*Your instructions*
Pictures in the entries below are excluded; copy only the lines from the one containing "Table 5. Atomic" to the one containing "Figure 5. DC/DC", both included.

*Input material*
______________________________
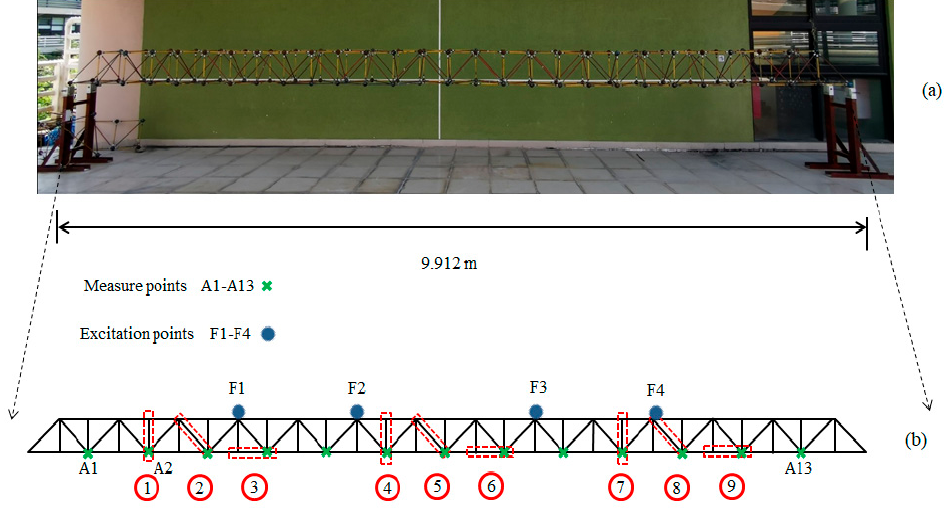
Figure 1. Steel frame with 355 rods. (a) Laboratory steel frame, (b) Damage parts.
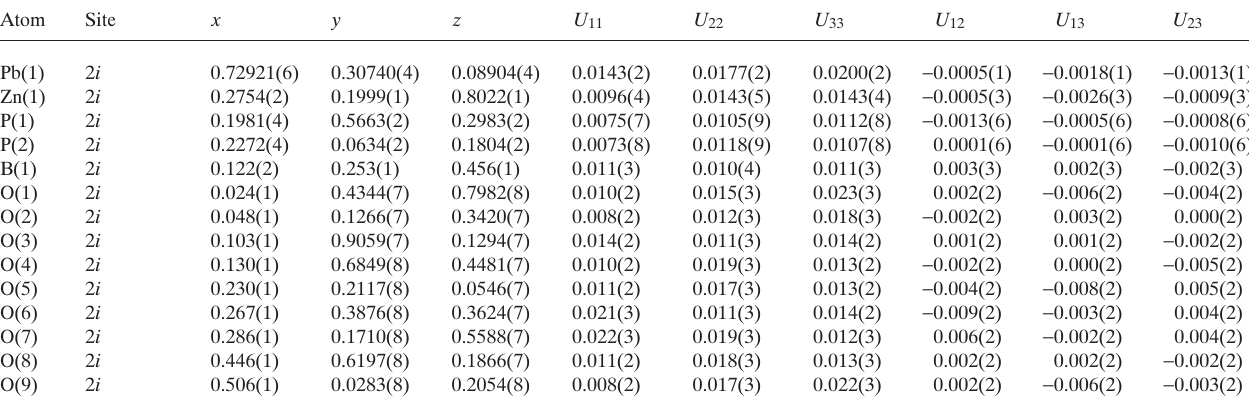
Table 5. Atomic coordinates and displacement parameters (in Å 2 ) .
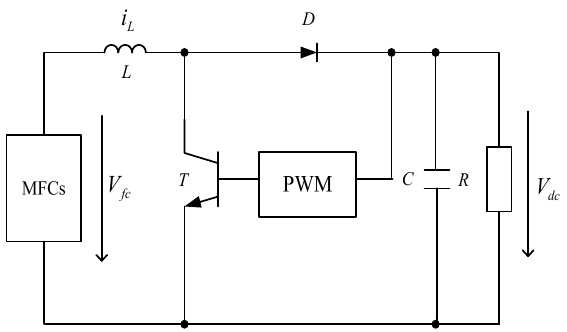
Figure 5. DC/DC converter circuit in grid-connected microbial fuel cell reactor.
______________________________
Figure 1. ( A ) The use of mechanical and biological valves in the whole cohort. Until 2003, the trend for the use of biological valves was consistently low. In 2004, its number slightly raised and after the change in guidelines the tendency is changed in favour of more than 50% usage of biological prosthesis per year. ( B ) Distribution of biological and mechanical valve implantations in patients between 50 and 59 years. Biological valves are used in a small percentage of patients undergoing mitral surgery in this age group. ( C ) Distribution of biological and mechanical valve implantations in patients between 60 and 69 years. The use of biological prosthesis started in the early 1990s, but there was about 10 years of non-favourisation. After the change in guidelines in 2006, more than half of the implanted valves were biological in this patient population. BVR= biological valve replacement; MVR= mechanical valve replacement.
______________________________
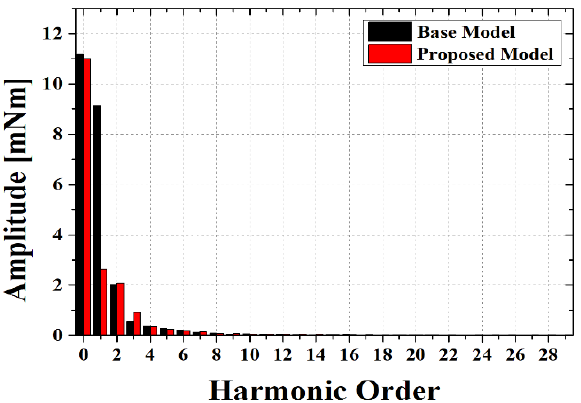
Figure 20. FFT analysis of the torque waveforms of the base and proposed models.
______________________________
*Solved exercise*
Table 5. Atomic coordinates and displacement parameters (in Å 2 ) .
Figure 5. DC/DC converter circuit in grid-connected microbial fuel cell reactor.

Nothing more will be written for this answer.